There were a couple of changes between this album and the last. One is that we knocked down the walls in Jonathan’s studio, and so the four of us could all comfortably play together at the same time, which made the process of arranging and recording a lot more fun and collaborative. The other is that we were treating that album like more of a whole listening experience, where it is OK to have some moments of calm or reflection. The first album is all fast bangers top to bottom, which we like and we are very happy with! So we felt a bit more comfortable exploring a few different textures with this one. But I mean, we’re still a rock band. Two guitars, bass and drums, it’s not that different.

“I’m Not Getting Excited” is the song I first thought about when I was talking about doubts. I’ve read that the good things that happen to you are lived with apprehension. After sharing the stage with Weezer, The Breeders, the Pixies, and being mentioned several times by the press, including Rolling Stone, how do you explain this mistrust of the good things that happen to you?

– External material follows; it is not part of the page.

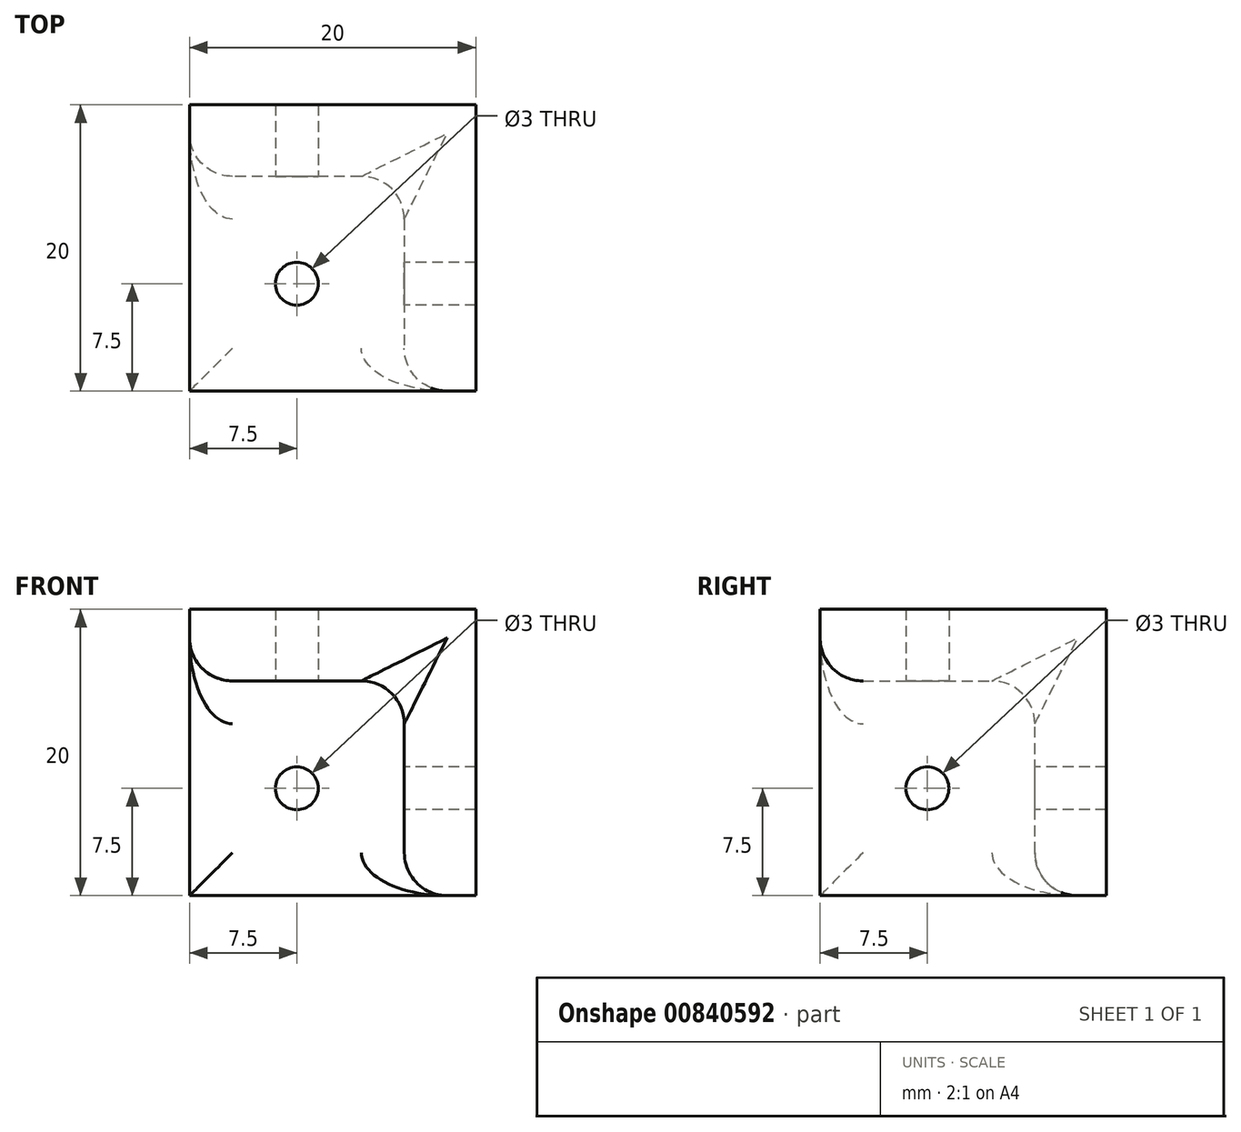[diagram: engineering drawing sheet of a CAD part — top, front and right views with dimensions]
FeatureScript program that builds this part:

Well the tour with Weezer has just been cancelled, so I guess I was right! Hahaha 😢
I’m actually a lot better than I used to be with this « imposter syndrome« . Now it just shows up a little bit where when something good happens I am nervous about letting myself get excited about it because I am so nervous that something will go wrong, or people will decide we aren’t worthy. I think a little of it is good actually, so that our heads don’t get too big.
But we try to remind each other to enjoy where we are and to celebrate and be grateful for the good things that happen. That is the good thing about being in a group; It’s not just me alone with my anxieties.

I have never seen the term “punk” attached to your name. Despite the inevitable pop and indie rock side to define you, it seems to me that punk is also part of your influences, in the background certainly … ? I am thinking, for example, of the track “Uptown Girl” on your first album. What are your favourite punk bands?

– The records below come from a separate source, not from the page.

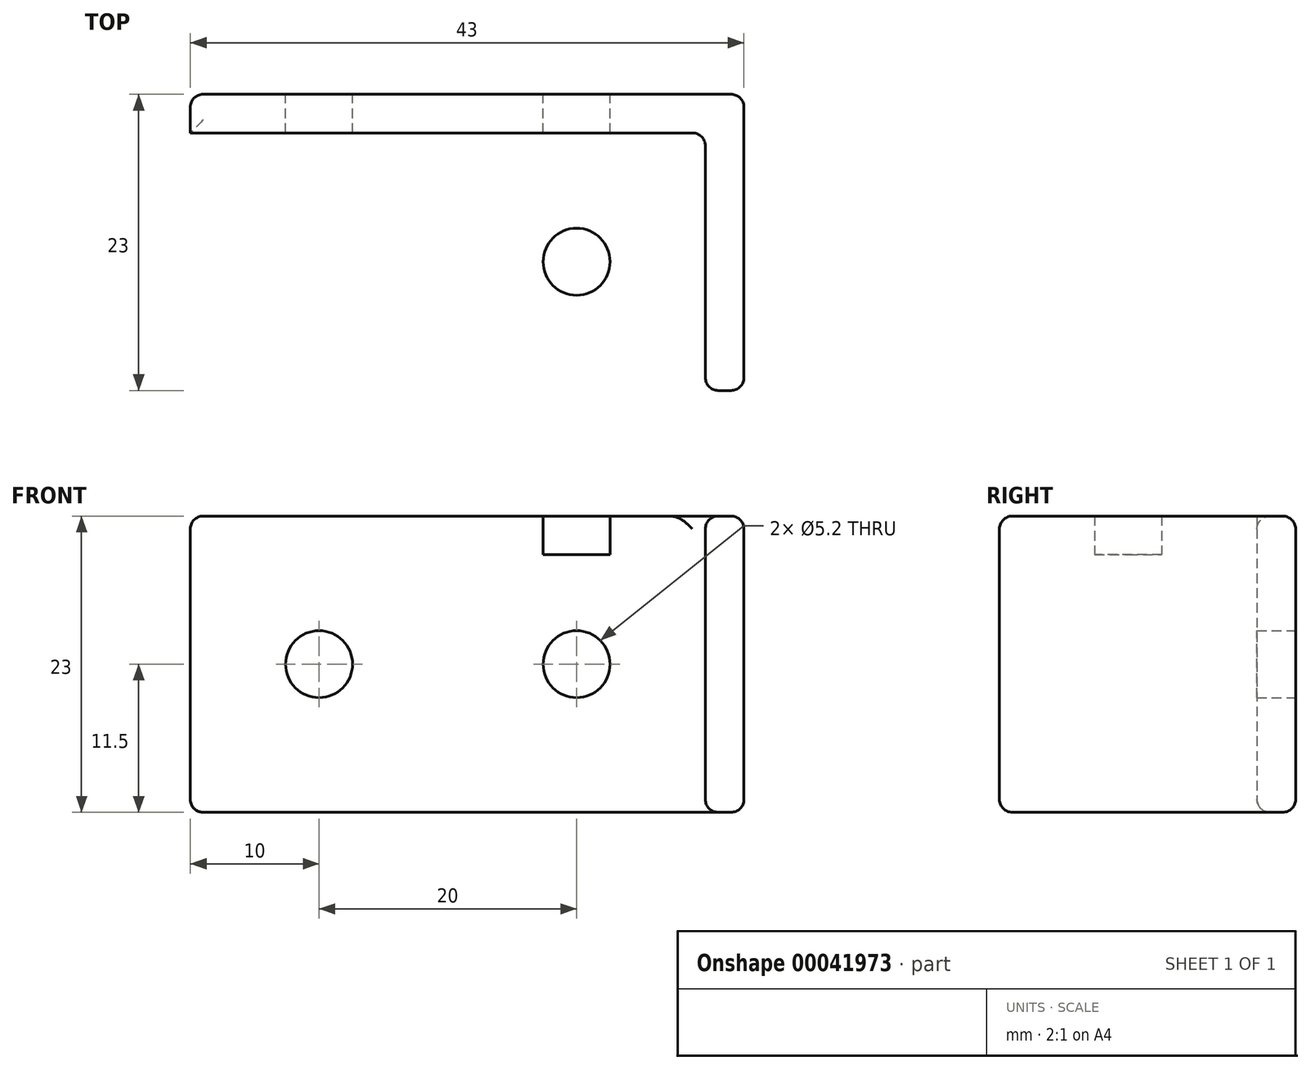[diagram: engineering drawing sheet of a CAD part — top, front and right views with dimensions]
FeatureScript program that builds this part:
annotation { "Feature Type Name" : "Feature", "Feature Type Description" : "" }
export const myFeature = defineFeature(function(context is Context, id is Id, definition is map)
    precondition{}
    {
        {
            var Q0;
            Q0=qCreatedBy(makeId("Front.planeOp"),FACE);
            var sketch = newSketch(context, id + "F0", { "sketchPlane" : qUnion([Q0])});
            skLineSegment(sketch, "E0.rect.bottom", {"start": v(21.5, 11.5) * mm, "end": v(-21.5, 11.5) * mm});
            skLineSegment(sketch, "E0.rect.top", {"start": v(21.5, -11.5) * mm, "end": v(-21.5, -11.5) * mm});
            skLineSegment(sketch, "E0.rect.left", {"start": v(21.5, 11.5) * mm, "end": v(21.5, -11.5) * mm});
            skLineSegment(sketch, "E0.rect.right", {"start": v(-21.5, 11.5) * mm, "end": v(-21.5, -11.5) * mm});
            skPoint(sketch, "E0.rect.middle", {"position": v(0, 0) * mm});
            skCircle(sketch, "E1", {"center": v(-11.5, 0) * mm, "radius": 2.6 * mm});
            skCircle(sketch, "E2", {"center": v(8.5, 0) * mm, "radius": 2.6 * mm});
            skSolve(sketch);
        }
        {
            var Q0;
            {var subQ2=sQuery(id+"F0.wireOp",EDGE,"E0.rect.left");Q0=makeQuery(id+"F0.imprint","IMPRINT",FACE,{"disambiguationData":[TD([[makeQuery(id+"F0.imprint","IMPRINT",EDGE,{"derivedFrom":subQ2}),-1.0]])]});}
            extrude(context, id + "F1", {"entities" : qUnion([Q0]), "endBound" : BoundingType.SYMMETRIC, "depth" : 3 * mm});
        }
        {
            var Q0;
            Q0=makeQuery(id+"F1.opExtrude","CAP_FACE",FACE,{"disambiguationData":[OSD([sQuery(id+"F0.wireOp",EDGE,"E0.rect.bottom"),sQuery(id+"F0.wireOp",EDGE,"E0.rect.top"),sQuery(id+"F0.wireOp",EDGE,"E0.rect.left"),sQuery(id+"F0.wireOp",EDGE,"E0.rect.right"),sQuery(id+"F0.wireOp",EDGE,"E1"),sQuery(id+"F0.wireOp",EDGE,"E2")])],"isStart":false});
            var sketch = newSketch(context, id + "F2", { "sketchPlane" : qUnion([Q0])});
            skLineSegment(sketch, "E3.0", {"start": v(21.5, 11.5) * mm, "end": v(-21.5, 11.5) * mm});
            skLineSegment(sketch, "E4.0", {"start": v(21.5, 11.5) * mm, "end": v(21.5, -11.5) * mm});
            skLineSegment(sketch, "E5.0", {"start": v(18.5, 8.5) * mm, "end": v(-21.5, 8.5) * mm});
            skLineSegment(sketch, "E5.1", {"start": v(18.5, 8.5) * mm, "end": v(18.5, -11.5) * mm});
            skLineSegment(sketch, "E6.0", {"start": v(-21.5, 11.5) * mm, "end": v(-21.5, -11.5) * mm});
            skSolve(sketch);
        }
        {
            var Q0;
            {var subQ2=sQuery(id+"F2.wireOp",EDGE,"E3.0");Q0=makeQuery(id+"F2.imprint","IMPRINT",FACE,{"disambiguationData":[TD([[makeQuery(id+"F2.imprint","IMPRINT",EDGE,{"derivedFrom":subQ2}),1.0]])]});}
            extrude(context, id + "F3", {"entities" : qUnion([Q0]), "operationType" : NewBodyOperationType.ADD, "depth" : 20 * mm});
        }
        {
            var Q0;
            Q0=makeQuery(id+"F3.opExtrude","SWEPT_FACE",FACE,{"disambiguationData":[OSD([sQuery(id+"F2.wireOp",EDGE,"E5.0")])]});
            var sketch = newSketch(context, id + "F4", { "sketchPlane" : qUnion([Q0])});
            skLineSegment(sketch, "E7", {"start": v(5.9, -1.5) * mm, "end": v(5.9, 1.5) * mm});
            skLineSegment(sketch, "E8", {"start": v(11.1, 1.5) * mm, "end": v(11.1, -1.5) * mm});
            skLineSegment(sketch, "E9", {"start": v(5.9, 1.5) * mm, "end": v(11.1, 21.5) * mm});
            skCircle(sketch, "E10", {"center": v(8.5, 11.5) * mm, "radius": 2.6 * mm});
            skSolve(sketch);
        }
        {
            var Q0;
            {var subQ0=sQuery(id+"F4.wireOp",EDGE,"E10");var subQ1=sQuery(id+"F4.wireOp",EDGE,"E9");var subQ3=makeQuery(id+"F4.imprint","INTERSECT",VERTEX,{"disambiguationData":[OD(0.0)],"derivedFrom":[subQ1,subQ0]});Q0=makeQuery(id+"F4.imprint","IMPRINT",FACE,{"disambiguationData":[TD([[makeQuery(id+"F4.imprint","IMPRINT",EDGE,{"disambiguationData":[TD([[subQ3,-1.0]])],"derivedFrom":subQ1}),1.0]])]});}
            var Q1;
            {var subQ0=sQuery(id+"F4.wireOp",EDGE,"E10");var subQ1=sQuery(id+"F4.wireOp",EDGE,"E9");var subQ3=makeQuery(id+"F4.imprint","INTERSECT",VERTEX,{"disambiguationData":[OD(0.0)],"derivedFrom":[subQ1,subQ0]});Q1=makeQuery(id+"F4.imprint","IMPRINT",FACE,{"disambiguationData":[TD([[makeQuery(id+"F4.imprint","IMPRINT",EDGE,{"disambiguationData":[TD([[subQ3,-1.0]])],"derivedFrom":subQ1}),-1.0]])]});}
            extrude(context, id + "F5", {"entities" : qUnion([Q0, Q1]), "operationType" : NewBodyOperationType.REMOVE, "endBound" : BoundingType.THROUGH_ALL, "oppositeDirection" : true, "depth" : 25.4 * mm});
        }
        {
            var Q0;
            Q0=makeQuery(id+"F3.opExtrude","SWEPT_FACE",FACE,{"disambiguationData":[OSD([sQuery(id+"F2.wireOp",EDGE,"E5.0")])]});
            var sketch = newSketch(context, id + "F6", { "sketchPlane" : qUnion([Q0])});
            skLineSegment(sketch, "E11.0", {"start": v(18.5, 21.5) * mm, "end": v(-21.5, 21.5) * mm});
            skLineSegment(sketch, "E12.0", {"start": v(-21.5, 21.5) * mm, "end": v(-21.5, 1.5) * mm});
            skLineSegment(sketch, "E13", {"start": v(-21.5, 3.5) * mm, "end": v(3.5, 21.5) * mm});
            skSolve(sketch);
        }
        {
            var Q0;
            {var subQ0=sQuery(id+"F6.wireOp",EDGE,"E13");Q0=makeQuery(id+"F6.imprint","IMPRINT",FACE,{"disambiguationData":[TD([[makeQuery(id+"F6.imprint","IMPRINT",EDGE,{"derivedFrom":subQ0}),1.0]])]});}
            extrude(context, id + "F7", {"entities" : qUnion([Q0]), "operationType" : NewBodyOperationType.REMOVE, "endBound" : BoundingType.THROUGH_ALL, "oppositeDirection" : true, "depth" : 25.4 * mm});
        }
        {
            var Q0;
            Q0=makeQuery(id+"F3.boolean.opBoolean","MERGE",FACE,{"derivedFrom":[makeQuery(id+"F1.opExtrude","SWEPT_FACE",FACE,{"disambiguationData":[OSD([sQuery(id+"F0.wireOp",EDGE,"E0.rect.left")])]}),makeQuery(id+"F3.opExtrude","SWEPT_FACE",FACE,{"disambiguationData":[OSD([sQuery(id+"F2.wireOp",EDGE,"E4.0")])]})]});
            var Q1;
            Q1=makeQuery(id+"F1.opExtrude","CAP_EDGE",EDGE,{"disambiguationData":[OSD([sQuery(id+"F0.wireOp",EDGE,"E0.rect.top")])],"isStart":true});
            var Q2;
            Q2=makeQuery(id+"F1.opExtrude","CAP_EDGE",EDGE,{"disambiguationData":[OSD([sQuery(id+"F0.wireOp",EDGE,"E0.rect.bottom")])],"isStart":true});
            var Q3;
            Q3=makeQuery(id+"F3.boolean.opBoolean","MERGE",EDGE,{"derivedFrom":[makeQuery(id+"F1.opExtrude","SWEPT_EDGE",EDGE,{"disambiguationData":[OSD([sQuery(id+"F0.wireOp",EDGE,"E0.rect.bottom"),sQuery(id+"F0.wireOp",EDGE,"E0.rect.right")])]}),makeQuery(id+"F3.opExtrude","SWEPT_EDGE",EDGE,{"disambiguationData":[OSD([sQuery(id+"F2.wireOp",EDGE,"E3.0"),sQuery(id+"F2.wireOp",EDGE,"E6.0")])]})]});
            var Q4;
            Q4=makeQuery(id+"F7.boolean.opBoolean","INTERSECT",EDGE,{"derivedFrom":[makeQuery(id+"F3.boolean.opBoolean","MERGE",FACE,{"derivedFrom":[makeQuery(id+"F1.opExtrude","SWEPT_FACE",FACE,{"disambiguationData":[OSD([sQuery(id+"F0.wireOp",EDGE,"E0.rect.bottom")])]}),makeQuery(id+"F3.opExtrude","SWEPT_FACE",FACE,{"disambiguationData":[OSD([sQuery(id+"F2.wireOp",EDGE,"E3.0")])]})]}),makeQuery(id+"F7.opExtrude","SWEPT_FACE",FACE,{"disambiguationData":[OSD([sQuery(id+"F6.wireOp",EDGE,"E13")])]})]});
            var Q5;
            Q5=makeQuery(id+"F3.opExtrude","CAP_EDGE",EDGE,{"disambiguationData":[OSD([sQuery(id+"F2.wireOp",EDGE,"E3.0")])],"isStart":false});
            var Q6;
            Q6=makeQuery(id+"F7.boolean.opBoolean","COPY",EDGE,{"derivedFrom":makeQuery(id+"F7.opExtrude","CAP_EDGE",EDGE,{"disambiguationData":[OSD([sQuery(id+"F6.wireOp",EDGE,"E13")])],"isStart":true})});
            var Q7;
            Q7=makeQuery(id+"F7.boolean.opBoolean","COPY",EDGE,{"derivedFrom":makeQuery(id+"F7.opExtrude","SWEPT_EDGE",EDGE,{"disambiguationData":[OSD([sQuery(id+"F6.wireOp",EDGE,"E11.0"),sQuery(id+"F6.wireOp",EDGE,"E13")])]})});
            var Q8;
            Q8=makeQuery(id+"F3.opExtrude","CAP_EDGE",EDGE,{"disambiguationData":[OSD([sQuery(id+"F2.wireOp",EDGE,"E5.0")])],"isStart":false});
            var Q9;
            Q9=makeQuery(id+"F3.opExtrude","CAP_EDGE",EDGE,{"disambiguationData":[OSD([sQuery(id+"F2.wireOp",EDGE,"E5.1")])],"isStart":false});
            var Q10;
            Q10=makeQuery(id+"F1.opExtrude","CAP_EDGE",EDGE,{"disambiguationData":[OSD([sQuery(id+"F0.wireOp",EDGE,"E0.rect.top")])],"isStart":false});
            var Q11;
            Q11=makeQuery(id+"F3.opExtrude","SWEPT_FACE",FACE,{"disambiguationData":[OSD([sQuery(id+"F2.wireOp",EDGE,"E5.1")])]});
            var Q12;
            {var subQ0=sQuery(id+"F0.wireOp",EDGE,"E0.rect.top");Q12=makeQuery(id+"F3.boolean.opBoolean","MERGE",FACE,{"derivedFrom":[makeQuery(id+"F1.opExtrude","SWEPT_FACE",FACE,{"disambiguationData":[OSD([subQ0])]}),makeQuery(id+"F3.opExtrude","SWEPT_FACE",FACE,{"disambiguationData":[OSD([subQ0])]})]});}
            var Q13;
            Q13=makeQuery(id+"F1.opExtrude","CAP_EDGE",EDGE,{"disambiguationData":[OSD([sQuery(id+"F0.wireOp",EDGE,"E0.rect.right")])],"isStart":true});
            var Q14;
            Q14=makeQuery(id+"F1.opExtrude","CAP_EDGE",EDGE,{"disambiguationData":[OSD([sQuery(id+"F0.wireOp",EDGE,"E0.rect.right")])],"isStart":false});
            var Q15;
            Q15=makeQuery(id+"F3.opExtrude","SWEPT_EDGE",EDGE,{"disambiguationData":[OSD([sQuery(id+"F2.wireOp",EDGE,"E5.0"),sQuery(id+"F2.wireOp",EDGE,"E6.0")])]});
            var Q16;
            Q16=makeQuery(id+"F7.boolean.opBoolean","COPY",EDGE,{"derivedFrom":makeQuery(id+"F7.opExtrude","SWEPT_EDGE",EDGE,{"disambiguationData":[OSD([sQuery(id+"F6.wireOp",EDGE,"E12.0"),sQuery(id+"F6.wireOp",EDGE,"E13")])]})});
            var Q17;
            Q17=makeQuery(id+"F3.opExtrude","CAP_EDGE",EDGE,{"disambiguationData":[OSD([sQuery(id+"F2.wireOp",EDGE,"E5.0")])],"isStart":true});
            fillet(context, id + "F8", {"entities" : qUnion([Q0, Q1, Q2, Q3, Q4, Q5, Q6, Q7, Q8, Q9, Q10, Q11, Q12, Q13, Q14, Q15, Q16, Q17]), "radius" : 1 * mm, "allowEdgeOverflow" : false});
        }
    });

I personally grew up listening to a lot of pop punk and emo, and more recently power pop. I suppose punk is more overtly political in it’s messaging, that’s what I associate with it. I think that is great, I wish I was better at conveying my beliefs in my music, I can’t seem to write them in a way I like, I will keep trying though. Anyway, Jonathan is a fan of more traditional punk, he loves The Clash and we all love Buzzcocks. I still love Fall Out Boy and Green Day of course.

Can you give us some details about the music scene in New Zealand? Bands of the moment, your affinities …?

We all love New Zealand music, I think it’s so, so strong.
New Zealand is pretty small and quite isolated, and the music scene is pretty tight knit and supportive.
Right now I can recommend Chelsea Jade (pop), Wax Chattels (post-punk), Mousey, Hans Pucket (indie rock), Church & AP (hip-hop), Fable (R&B), Earth Tongue (psych/fuzz), Dick Move (punk), Tiny Ruins, Reb Fountain (folk). Those are just off the tip of my tongue though, there are so, so many great artists. We’re really proud to be a part of New Zealand’s music scene.